Problem statement - Restate word for word the lines in the listing below, starting at the line containing "right front paw: (63, 287)" and ending at the line containing "left back paw: (1099, 780)", both included; leave out the rest.
::: Source material :::
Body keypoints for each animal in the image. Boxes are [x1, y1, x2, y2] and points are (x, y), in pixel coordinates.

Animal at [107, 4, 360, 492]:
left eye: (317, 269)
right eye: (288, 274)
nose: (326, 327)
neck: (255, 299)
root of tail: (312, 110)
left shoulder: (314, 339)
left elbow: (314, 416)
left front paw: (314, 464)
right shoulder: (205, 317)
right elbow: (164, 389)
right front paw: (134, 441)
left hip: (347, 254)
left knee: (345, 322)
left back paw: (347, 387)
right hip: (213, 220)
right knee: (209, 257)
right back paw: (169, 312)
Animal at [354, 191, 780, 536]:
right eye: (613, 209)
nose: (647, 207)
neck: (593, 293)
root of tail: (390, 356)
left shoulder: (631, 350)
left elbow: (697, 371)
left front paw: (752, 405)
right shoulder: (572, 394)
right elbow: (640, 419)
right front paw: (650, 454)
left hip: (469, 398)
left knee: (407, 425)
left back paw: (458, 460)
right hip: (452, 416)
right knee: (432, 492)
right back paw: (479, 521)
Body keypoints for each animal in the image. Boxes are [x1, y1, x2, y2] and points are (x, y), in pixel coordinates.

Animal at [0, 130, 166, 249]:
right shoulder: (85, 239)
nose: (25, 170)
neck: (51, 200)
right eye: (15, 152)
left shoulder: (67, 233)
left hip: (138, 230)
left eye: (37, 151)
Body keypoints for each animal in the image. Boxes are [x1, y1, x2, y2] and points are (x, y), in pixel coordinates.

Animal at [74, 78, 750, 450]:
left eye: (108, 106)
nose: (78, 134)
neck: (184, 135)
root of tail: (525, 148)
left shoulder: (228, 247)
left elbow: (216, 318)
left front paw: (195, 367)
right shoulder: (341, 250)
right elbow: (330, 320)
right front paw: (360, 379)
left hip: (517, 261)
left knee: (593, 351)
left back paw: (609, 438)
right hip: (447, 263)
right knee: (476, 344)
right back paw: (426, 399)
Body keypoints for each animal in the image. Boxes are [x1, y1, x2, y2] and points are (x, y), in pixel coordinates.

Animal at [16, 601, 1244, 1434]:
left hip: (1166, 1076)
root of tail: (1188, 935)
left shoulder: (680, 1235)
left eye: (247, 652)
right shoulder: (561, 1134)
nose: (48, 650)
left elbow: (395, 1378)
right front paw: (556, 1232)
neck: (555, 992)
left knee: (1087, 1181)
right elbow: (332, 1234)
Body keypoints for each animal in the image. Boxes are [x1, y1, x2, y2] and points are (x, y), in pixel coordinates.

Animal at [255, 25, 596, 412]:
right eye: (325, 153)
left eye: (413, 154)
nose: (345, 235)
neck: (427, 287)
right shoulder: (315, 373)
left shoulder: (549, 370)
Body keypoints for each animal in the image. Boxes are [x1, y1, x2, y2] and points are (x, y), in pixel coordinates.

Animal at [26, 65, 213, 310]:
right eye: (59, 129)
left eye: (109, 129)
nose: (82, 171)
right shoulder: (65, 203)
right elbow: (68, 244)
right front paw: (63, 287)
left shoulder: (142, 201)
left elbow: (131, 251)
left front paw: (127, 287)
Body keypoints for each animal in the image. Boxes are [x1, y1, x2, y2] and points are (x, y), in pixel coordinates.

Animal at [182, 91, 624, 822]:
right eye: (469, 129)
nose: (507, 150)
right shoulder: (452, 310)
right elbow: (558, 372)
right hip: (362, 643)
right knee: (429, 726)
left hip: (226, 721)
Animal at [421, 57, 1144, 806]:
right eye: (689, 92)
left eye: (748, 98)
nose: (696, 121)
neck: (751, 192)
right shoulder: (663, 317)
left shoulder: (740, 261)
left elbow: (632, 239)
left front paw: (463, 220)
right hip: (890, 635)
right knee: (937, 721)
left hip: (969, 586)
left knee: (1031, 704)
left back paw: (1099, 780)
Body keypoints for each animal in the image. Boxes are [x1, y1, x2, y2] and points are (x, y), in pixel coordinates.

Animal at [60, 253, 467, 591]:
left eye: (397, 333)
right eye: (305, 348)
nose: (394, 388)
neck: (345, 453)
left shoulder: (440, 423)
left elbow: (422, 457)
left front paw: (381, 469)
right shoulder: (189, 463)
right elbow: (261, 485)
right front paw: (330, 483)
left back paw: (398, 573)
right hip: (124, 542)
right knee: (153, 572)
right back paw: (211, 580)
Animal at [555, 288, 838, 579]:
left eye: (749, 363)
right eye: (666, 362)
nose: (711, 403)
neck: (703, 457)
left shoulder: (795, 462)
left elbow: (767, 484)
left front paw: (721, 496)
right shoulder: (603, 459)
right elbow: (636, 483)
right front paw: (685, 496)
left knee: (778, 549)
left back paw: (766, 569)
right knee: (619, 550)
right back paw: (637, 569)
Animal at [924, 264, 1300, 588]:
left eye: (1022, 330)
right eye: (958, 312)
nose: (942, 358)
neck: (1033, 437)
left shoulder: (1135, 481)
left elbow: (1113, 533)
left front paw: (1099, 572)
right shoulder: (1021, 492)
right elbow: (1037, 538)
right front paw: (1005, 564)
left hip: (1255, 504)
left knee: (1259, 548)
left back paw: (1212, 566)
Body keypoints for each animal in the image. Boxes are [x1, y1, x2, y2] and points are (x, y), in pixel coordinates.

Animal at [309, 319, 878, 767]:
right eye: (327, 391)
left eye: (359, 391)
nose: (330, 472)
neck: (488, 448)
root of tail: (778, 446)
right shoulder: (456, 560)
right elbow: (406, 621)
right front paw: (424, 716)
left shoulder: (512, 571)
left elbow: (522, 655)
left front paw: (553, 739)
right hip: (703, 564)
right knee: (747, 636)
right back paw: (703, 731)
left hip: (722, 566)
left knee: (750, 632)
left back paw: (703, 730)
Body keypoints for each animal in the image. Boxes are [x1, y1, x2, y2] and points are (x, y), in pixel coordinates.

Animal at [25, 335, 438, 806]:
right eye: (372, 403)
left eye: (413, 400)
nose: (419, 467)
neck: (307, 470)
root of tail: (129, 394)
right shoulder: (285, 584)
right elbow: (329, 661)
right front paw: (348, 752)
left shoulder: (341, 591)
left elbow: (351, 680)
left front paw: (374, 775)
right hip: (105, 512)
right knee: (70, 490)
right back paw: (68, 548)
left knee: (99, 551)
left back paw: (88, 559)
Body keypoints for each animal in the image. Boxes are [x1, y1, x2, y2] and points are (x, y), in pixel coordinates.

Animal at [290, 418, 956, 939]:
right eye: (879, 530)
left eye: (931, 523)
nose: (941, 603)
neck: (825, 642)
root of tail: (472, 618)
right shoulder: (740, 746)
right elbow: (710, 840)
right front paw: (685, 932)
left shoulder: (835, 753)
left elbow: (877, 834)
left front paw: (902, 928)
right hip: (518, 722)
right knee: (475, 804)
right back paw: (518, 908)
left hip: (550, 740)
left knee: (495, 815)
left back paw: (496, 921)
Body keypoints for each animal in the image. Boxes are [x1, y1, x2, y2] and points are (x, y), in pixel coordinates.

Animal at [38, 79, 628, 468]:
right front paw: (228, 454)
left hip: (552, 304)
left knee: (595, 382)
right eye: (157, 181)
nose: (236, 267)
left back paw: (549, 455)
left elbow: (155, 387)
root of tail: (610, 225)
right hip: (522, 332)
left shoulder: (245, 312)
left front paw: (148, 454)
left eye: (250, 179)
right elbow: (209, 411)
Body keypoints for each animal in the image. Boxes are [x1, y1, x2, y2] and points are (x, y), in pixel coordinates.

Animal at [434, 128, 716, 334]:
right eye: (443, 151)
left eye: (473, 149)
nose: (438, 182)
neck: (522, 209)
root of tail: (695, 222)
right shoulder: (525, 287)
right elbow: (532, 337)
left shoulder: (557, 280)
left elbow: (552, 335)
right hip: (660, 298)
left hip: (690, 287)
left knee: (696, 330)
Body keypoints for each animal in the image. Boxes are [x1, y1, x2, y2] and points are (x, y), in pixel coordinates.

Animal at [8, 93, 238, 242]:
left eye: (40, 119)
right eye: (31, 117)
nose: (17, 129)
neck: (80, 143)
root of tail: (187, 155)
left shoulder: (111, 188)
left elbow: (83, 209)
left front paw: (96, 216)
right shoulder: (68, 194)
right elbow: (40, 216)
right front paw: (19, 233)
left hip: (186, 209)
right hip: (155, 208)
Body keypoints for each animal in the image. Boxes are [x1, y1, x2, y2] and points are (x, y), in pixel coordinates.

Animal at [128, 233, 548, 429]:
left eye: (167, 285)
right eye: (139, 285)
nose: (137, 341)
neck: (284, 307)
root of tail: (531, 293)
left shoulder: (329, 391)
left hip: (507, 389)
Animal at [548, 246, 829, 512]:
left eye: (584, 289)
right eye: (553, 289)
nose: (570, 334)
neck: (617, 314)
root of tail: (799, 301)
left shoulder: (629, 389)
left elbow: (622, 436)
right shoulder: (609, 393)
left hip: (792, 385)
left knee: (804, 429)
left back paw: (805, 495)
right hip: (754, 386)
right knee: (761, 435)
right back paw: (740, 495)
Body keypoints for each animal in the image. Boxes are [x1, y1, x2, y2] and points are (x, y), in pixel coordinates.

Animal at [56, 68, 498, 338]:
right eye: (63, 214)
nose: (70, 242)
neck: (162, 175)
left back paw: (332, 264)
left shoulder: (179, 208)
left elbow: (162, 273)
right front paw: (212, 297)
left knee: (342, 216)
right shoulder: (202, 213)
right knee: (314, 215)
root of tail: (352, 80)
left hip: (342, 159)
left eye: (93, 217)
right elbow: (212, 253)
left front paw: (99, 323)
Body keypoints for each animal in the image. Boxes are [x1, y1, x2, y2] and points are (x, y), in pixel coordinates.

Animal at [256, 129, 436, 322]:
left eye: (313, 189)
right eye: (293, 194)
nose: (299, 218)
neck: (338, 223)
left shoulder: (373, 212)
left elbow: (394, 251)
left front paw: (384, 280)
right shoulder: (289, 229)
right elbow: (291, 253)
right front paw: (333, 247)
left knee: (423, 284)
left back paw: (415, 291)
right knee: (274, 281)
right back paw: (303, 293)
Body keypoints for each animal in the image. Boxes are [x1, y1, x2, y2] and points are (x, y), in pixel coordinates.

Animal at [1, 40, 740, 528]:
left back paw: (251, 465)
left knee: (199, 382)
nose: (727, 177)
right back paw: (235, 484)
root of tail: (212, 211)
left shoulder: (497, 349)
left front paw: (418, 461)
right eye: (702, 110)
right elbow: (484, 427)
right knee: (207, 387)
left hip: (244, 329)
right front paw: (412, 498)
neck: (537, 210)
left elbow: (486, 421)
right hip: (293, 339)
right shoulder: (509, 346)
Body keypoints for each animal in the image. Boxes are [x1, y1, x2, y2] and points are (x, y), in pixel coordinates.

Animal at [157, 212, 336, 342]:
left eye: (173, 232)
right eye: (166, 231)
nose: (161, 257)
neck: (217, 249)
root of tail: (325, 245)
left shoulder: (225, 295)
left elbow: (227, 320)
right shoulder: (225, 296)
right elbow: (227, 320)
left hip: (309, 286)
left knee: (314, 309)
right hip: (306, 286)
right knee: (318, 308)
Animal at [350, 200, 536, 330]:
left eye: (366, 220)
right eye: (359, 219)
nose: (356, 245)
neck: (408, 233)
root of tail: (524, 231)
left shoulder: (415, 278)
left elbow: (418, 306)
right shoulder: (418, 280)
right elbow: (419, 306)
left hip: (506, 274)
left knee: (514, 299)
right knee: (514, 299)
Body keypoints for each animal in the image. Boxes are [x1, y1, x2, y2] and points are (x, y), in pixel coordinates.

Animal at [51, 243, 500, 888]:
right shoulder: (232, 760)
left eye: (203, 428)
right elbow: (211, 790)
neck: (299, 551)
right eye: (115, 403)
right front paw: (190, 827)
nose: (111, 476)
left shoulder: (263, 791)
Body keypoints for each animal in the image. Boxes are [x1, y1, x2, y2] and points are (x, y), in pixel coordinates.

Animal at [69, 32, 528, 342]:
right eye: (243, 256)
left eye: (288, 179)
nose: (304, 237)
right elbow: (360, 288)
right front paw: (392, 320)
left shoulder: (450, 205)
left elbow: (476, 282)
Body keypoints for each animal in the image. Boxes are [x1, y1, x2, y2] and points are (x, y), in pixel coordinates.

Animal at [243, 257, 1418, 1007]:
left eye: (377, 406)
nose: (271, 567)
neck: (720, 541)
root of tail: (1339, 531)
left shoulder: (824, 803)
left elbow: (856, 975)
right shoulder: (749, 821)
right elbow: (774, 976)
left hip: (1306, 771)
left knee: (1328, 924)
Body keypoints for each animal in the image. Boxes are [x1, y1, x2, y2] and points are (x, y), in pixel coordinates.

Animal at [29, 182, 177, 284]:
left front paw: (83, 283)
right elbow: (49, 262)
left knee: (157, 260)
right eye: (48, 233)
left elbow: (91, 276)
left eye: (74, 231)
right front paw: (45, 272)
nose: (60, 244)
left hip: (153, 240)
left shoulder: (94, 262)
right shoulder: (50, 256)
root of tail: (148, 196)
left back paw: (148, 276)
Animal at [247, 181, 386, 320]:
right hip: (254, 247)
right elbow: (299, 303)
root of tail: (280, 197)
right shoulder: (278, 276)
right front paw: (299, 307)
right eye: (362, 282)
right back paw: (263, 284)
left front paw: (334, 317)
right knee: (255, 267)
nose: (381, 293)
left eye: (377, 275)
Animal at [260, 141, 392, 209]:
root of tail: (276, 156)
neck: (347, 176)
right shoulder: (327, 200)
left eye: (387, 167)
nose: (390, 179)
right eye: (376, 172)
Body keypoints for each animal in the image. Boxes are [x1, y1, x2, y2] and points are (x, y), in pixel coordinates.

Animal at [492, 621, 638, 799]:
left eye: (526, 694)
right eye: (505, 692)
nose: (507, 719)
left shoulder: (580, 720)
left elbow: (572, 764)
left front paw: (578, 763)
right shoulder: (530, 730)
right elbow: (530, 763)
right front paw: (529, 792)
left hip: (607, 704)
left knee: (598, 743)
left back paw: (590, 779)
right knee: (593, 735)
:::
Answer to the exercise -
right front paw: (63, 287)
left shoulder: (142, 201)
left elbow: (131, 251)
left front paw: (127, 287)
Body keypoints for each animal in the image. Boxes are [x1, y1, x2, y2] and points are (x, y), in pixel coordinates.

Animal at [182, 91, 624, 822]:
right eye: (469, 129)
nose: (507, 150)
right shoulder: (452, 310)
right elbow: (558, 372)
right hip: (362, 643)
right knee: (429, 726)
left hip: (226, 721)
Animal at [421, 57, 1144, 806]:
right eye: (689, 92)
left eye: (748, 98)
nose: (696, 121)
neck: (751, 192)
right shoulder: (663, 317)
left shoulder: (740, 261)
left elbow: (632, 239)
left front paw: (463, 220)
right hip: (890, 635)
right knee: (937, 721)
left hip: (969, 586)
left knee: (1031, 704)
left back paw: (1099, 780)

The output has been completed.